▶ **Dataset entries**:
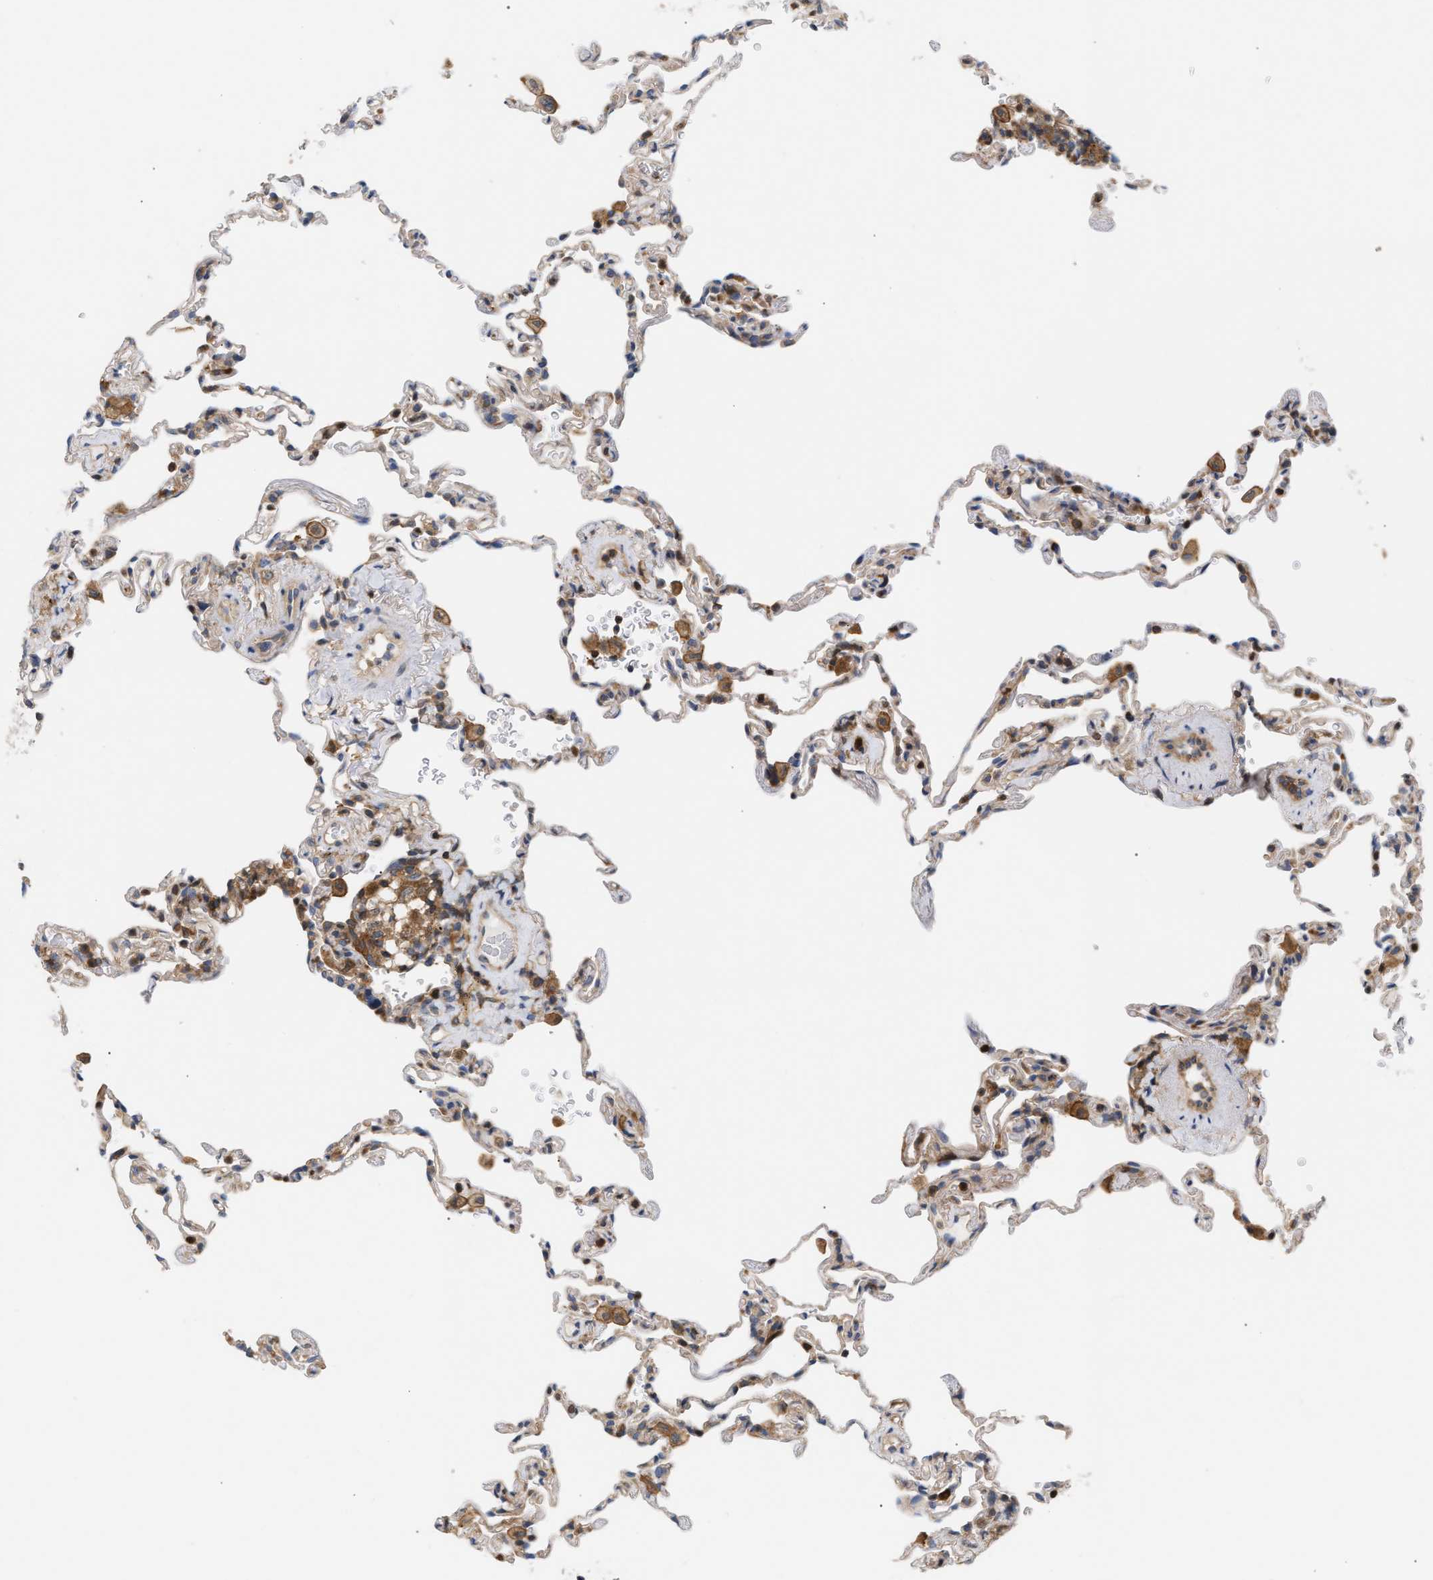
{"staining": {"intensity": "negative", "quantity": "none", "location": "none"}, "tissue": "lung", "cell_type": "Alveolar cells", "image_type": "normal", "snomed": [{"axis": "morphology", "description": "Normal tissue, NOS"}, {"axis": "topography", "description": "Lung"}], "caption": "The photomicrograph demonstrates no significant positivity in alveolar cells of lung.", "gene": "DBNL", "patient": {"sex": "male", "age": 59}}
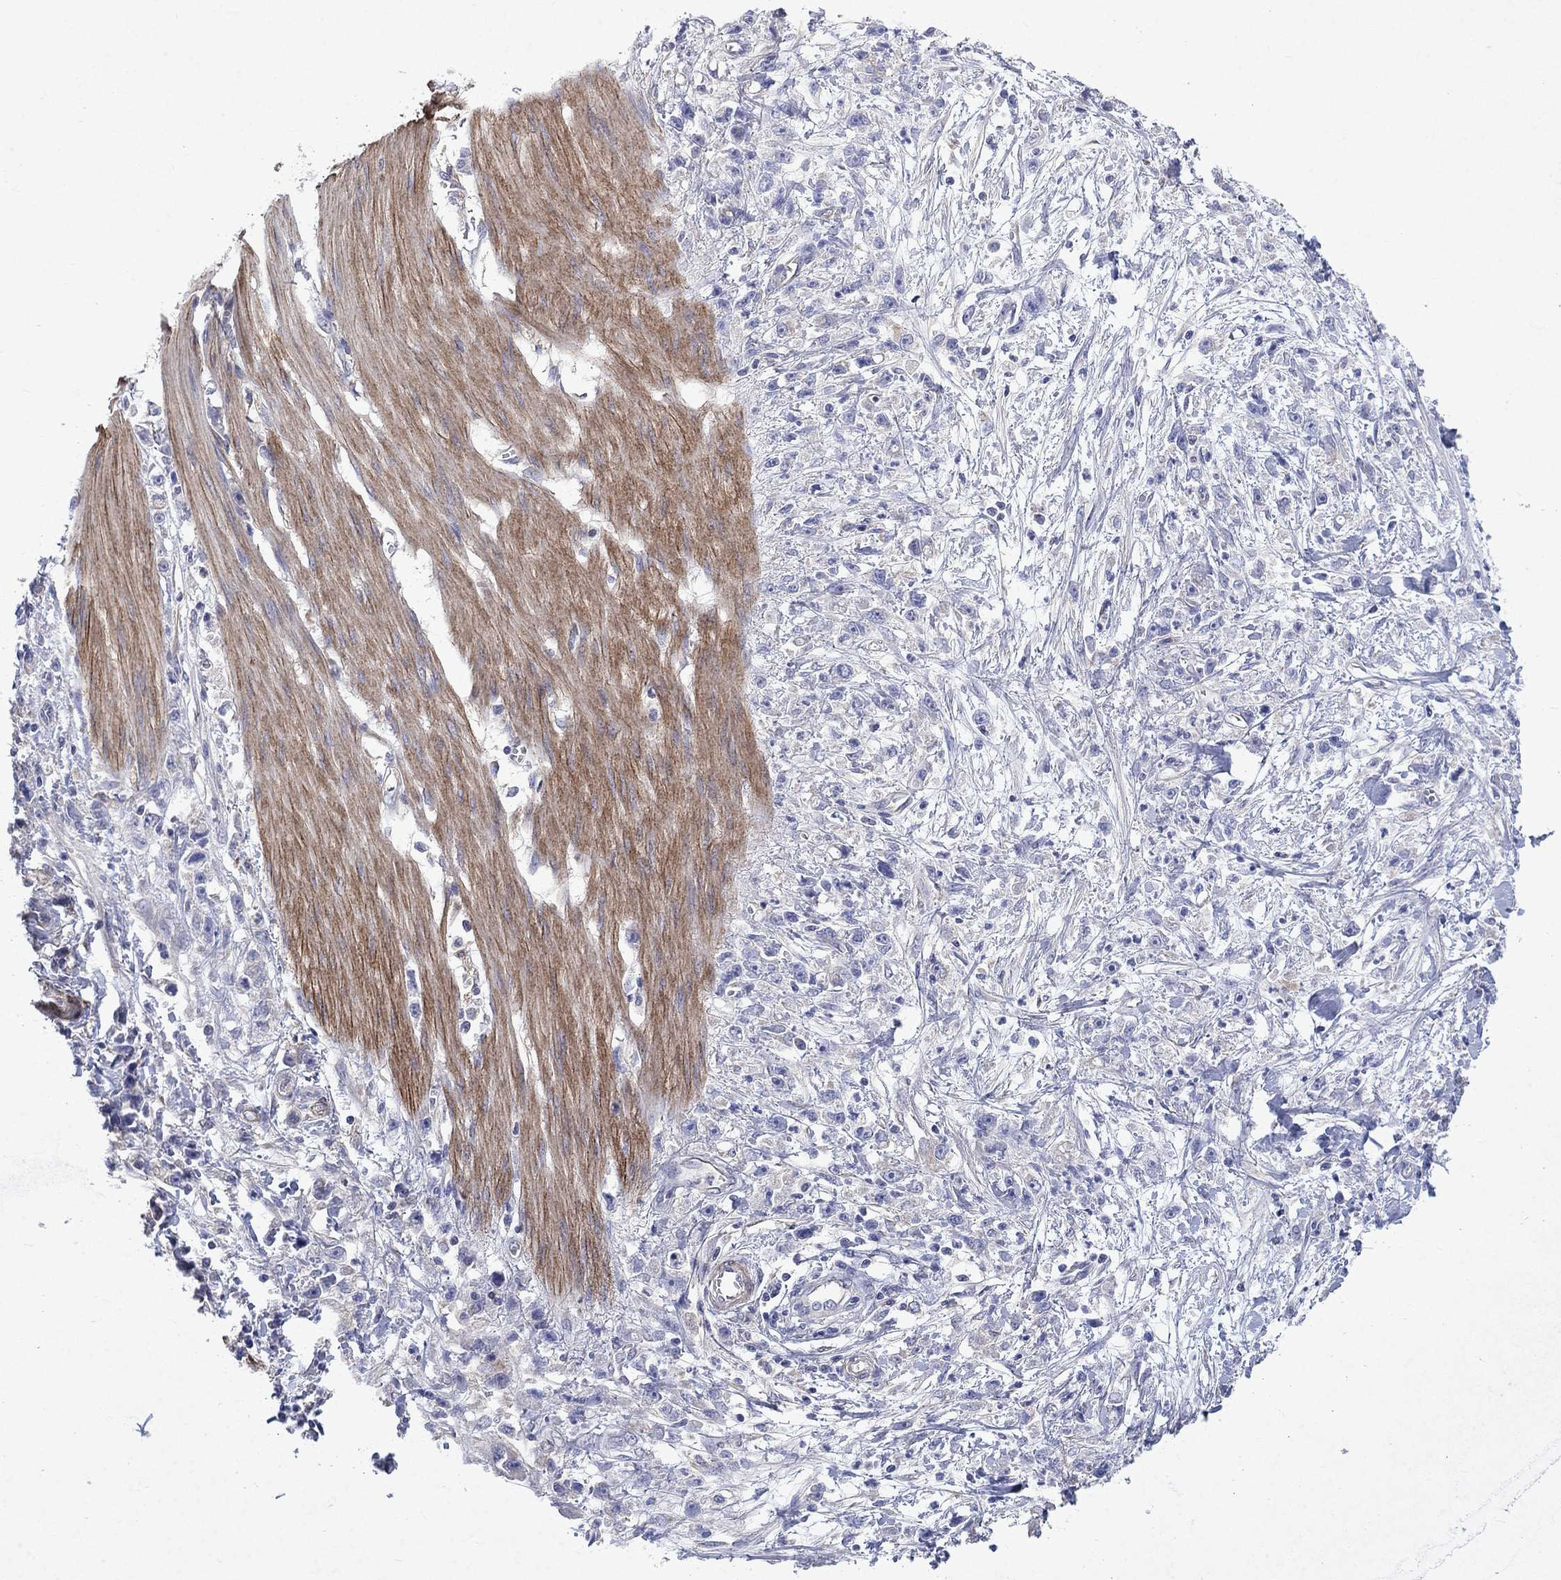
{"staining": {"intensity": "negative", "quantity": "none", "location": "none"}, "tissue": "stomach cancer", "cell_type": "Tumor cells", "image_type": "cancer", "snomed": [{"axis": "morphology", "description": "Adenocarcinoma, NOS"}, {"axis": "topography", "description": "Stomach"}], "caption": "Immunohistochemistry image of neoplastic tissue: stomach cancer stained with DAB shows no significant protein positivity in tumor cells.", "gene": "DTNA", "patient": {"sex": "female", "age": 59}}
==
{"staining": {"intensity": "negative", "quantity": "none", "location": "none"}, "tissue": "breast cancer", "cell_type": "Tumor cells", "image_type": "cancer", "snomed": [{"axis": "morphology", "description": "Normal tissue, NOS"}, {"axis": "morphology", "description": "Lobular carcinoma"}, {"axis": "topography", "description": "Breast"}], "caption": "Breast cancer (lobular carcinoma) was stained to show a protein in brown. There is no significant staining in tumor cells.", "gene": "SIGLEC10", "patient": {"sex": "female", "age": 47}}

▶ **Exercise description**:
Determine which lines above include the word "positivity", and report those lines in full.

▶ **Answer space**:
{"staining": {"intensity": "negative", "quantity": "none", "location": "none"}, "tissue": "lung", "cell_type": "Alveolar cells", "image_type": "normal", "snomed": [{"axis": "morphology", "description": "Normal tissue, NOS"}, {"axis": "topography", "description": "Lung"}], "caption": "The photomicrograph demonstrates no significant positivity in alveolar cells of lung.", "gene": "DBNL", "patient": {"sex": "male", "age": 59}}
{"staining": {"intensity": "negative", "quantity": "none", "location": "none"}, "tissue": "stomach cancer", "cell_type": "Tumor cells", "image_type": "cancer", "snomed": [{"axis": "morphology", "description": "Adenocarcinoma, NOS"}, {"axis": "topography", "description": "Stomach"}], "caption": "Immunohistochemistry image of neoplastic tissue: stomach cancer stained with DAB shows no significant protein positivity in tumor cells.", "gene": "DTNA", "patient": {"sex": "female", "age": 59}}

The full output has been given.